→ PROBLEM TO WORK ON: Would you restate each line of the data below word for word, without its pictures?

→ RECORDS SUPPLIED:

==============================

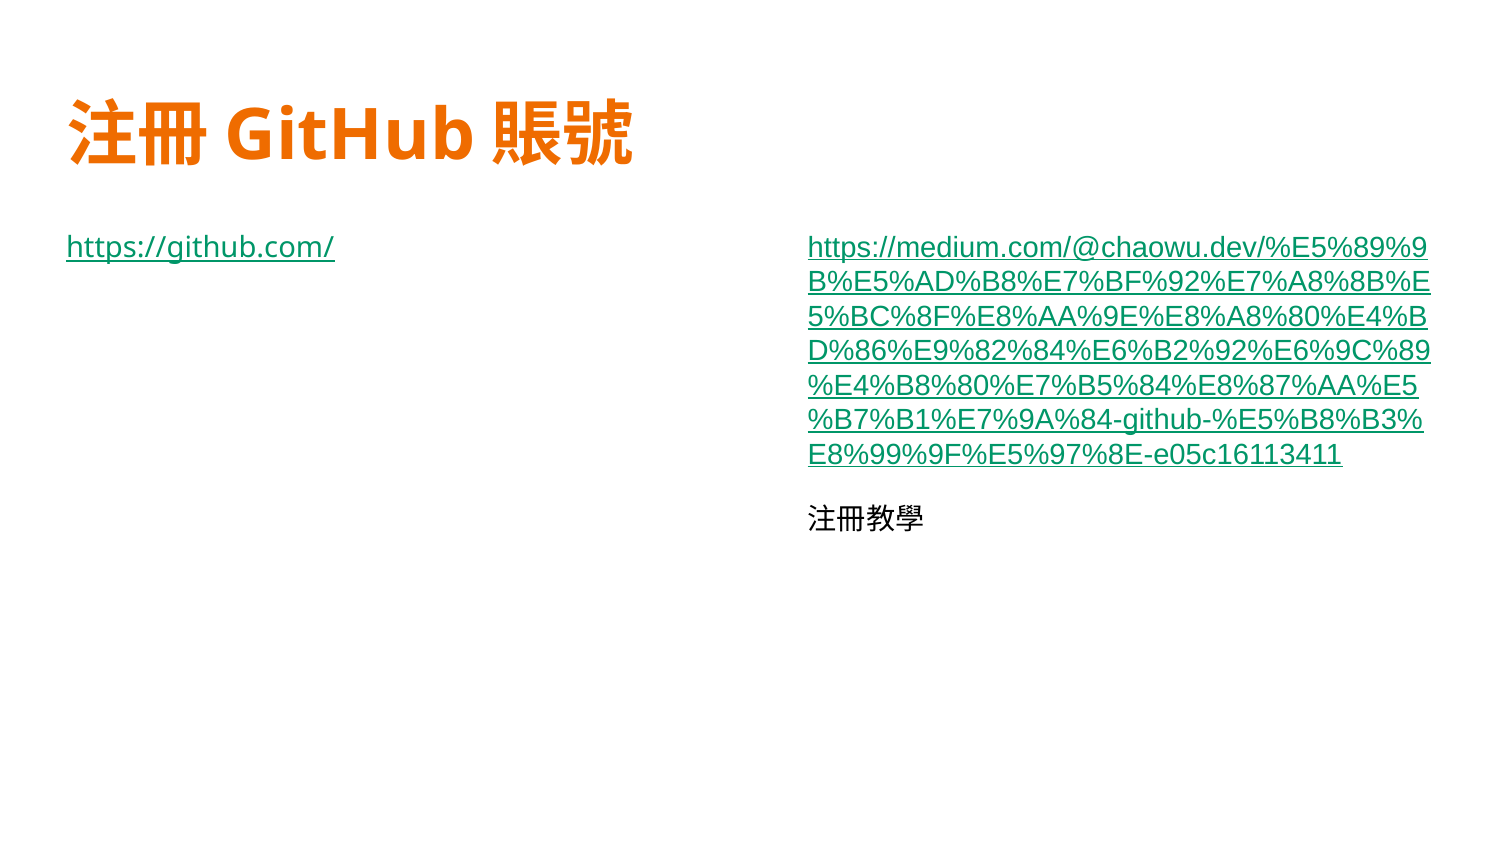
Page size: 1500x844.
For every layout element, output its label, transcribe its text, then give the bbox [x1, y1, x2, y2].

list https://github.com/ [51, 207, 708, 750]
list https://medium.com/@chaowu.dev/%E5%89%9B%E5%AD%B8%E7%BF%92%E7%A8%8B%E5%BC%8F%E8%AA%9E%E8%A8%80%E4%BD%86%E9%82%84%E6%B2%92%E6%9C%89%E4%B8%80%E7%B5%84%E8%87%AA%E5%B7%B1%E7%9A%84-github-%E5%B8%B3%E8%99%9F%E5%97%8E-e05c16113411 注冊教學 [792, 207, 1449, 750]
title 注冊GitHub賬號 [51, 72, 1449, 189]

==============================

→ FINAL ANSWER:
Page size: 1500x844.
For every layout element, output its label, transcribe its text, then give the bbox [x1, y1, x2, y2].

list https://github.com/ [51, 207, 708, 750]
list https://medium.com/@chaowu.dev/%E5%89%9B%E5%AD%B8%E7%BF%92%E7%A8%8B%E5%BC%8F%E8%AA%9E%E8%A8%80%E4%BD%86%E9%82%84%E6%B2%92%E6%9C%89%E4%B8%80%E7%B5%84%E8%87%AA%E5%B7%B1%E7%9A%84-github-%E5%B8%B3%E8%99%9F%E5%97%8E-e05c16113411 注冊教學 [792, 207, 1449, 750]
title 注冊GitHub賬號 [51, 72, 1449, 189]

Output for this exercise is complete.